The adoption of RAG in consumer-facing web search products has given rise to new content optimization disciplines, as practitioners have noted that content retrievability in RAG systems depends on factors like semantic structure, passage-level authority signals, and entity clarity rather than traditional search ranking signals such as backlinks.
Evaluation and benchmarks
RAG systems are commonly evaluated using benchmarks designed to test retrievability, retrieval accuracy and generative quality. Popular datasets include BEIR, a suite of information retrieval tasks across diverse domains, and Natural Questions or Google QA for open-domain QA.
Challenges
Retrieval-augmented generation
RAG does not prevent hallucinations in LLMs. According to Ars Technica, "It is not a direct solution because the LLM can still hallucinate around the source material in its response."
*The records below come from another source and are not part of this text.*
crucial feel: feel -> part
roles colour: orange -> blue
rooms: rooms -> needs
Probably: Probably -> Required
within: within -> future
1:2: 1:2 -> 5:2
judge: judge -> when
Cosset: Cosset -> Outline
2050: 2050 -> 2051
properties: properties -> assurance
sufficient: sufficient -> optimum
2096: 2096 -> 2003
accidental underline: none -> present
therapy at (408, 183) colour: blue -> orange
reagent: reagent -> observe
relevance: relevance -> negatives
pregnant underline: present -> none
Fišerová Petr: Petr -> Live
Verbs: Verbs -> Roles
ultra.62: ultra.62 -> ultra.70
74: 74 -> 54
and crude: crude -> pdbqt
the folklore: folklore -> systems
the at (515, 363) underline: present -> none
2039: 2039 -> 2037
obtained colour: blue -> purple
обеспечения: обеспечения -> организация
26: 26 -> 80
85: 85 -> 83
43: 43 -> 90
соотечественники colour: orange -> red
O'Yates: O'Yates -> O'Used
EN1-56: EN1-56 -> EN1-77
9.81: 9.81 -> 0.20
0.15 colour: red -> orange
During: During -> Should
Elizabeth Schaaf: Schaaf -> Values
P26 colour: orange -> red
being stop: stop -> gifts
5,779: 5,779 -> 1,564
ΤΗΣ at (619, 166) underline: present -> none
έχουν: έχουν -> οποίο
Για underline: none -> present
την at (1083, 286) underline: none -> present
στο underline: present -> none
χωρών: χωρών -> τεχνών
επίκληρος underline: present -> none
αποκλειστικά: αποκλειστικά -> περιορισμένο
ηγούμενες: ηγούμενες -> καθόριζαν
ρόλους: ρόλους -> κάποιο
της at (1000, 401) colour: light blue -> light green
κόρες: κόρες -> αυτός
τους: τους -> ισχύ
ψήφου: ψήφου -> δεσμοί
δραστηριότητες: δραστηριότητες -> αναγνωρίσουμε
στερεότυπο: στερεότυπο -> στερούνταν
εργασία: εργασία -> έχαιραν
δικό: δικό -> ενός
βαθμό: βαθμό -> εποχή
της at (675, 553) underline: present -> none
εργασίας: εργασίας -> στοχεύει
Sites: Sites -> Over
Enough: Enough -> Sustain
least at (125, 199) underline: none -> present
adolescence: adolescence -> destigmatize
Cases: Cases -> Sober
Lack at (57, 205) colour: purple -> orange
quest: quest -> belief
While RAG improves the accuracy of large language models (LLMs), it does not eliminate all challenges. One limitation is that while RAG reduces the need for frequent model retraining, it does not remove it entirely. Additionally, LLMs may struggle to recognize when they lack sufficient information to provide a reliable response. Without specific training, models may generate answers even when they should indicate uncertainty. According to IBM, this issue can arise when the model lacks the ability to assess its own knowledge limitations.
RAG poisoning
RAG systems may retrieve factually correct but misleading sources, leading to errors in interpretation. In some cases, an LLM may extract statements from a source without considering its context, resulting in an incorrect conclusion. Additionally, when faced with conflicting information, RAG models may struggle to determine which source is accurate. The worst case outcome of this limitation is that the model may combine details from multiple sources producing responses that merge outdated and updated information in a misleading manner. According to the MIT Technology Review, these issues occur because RAG systems may misinterpret the data they retrieve.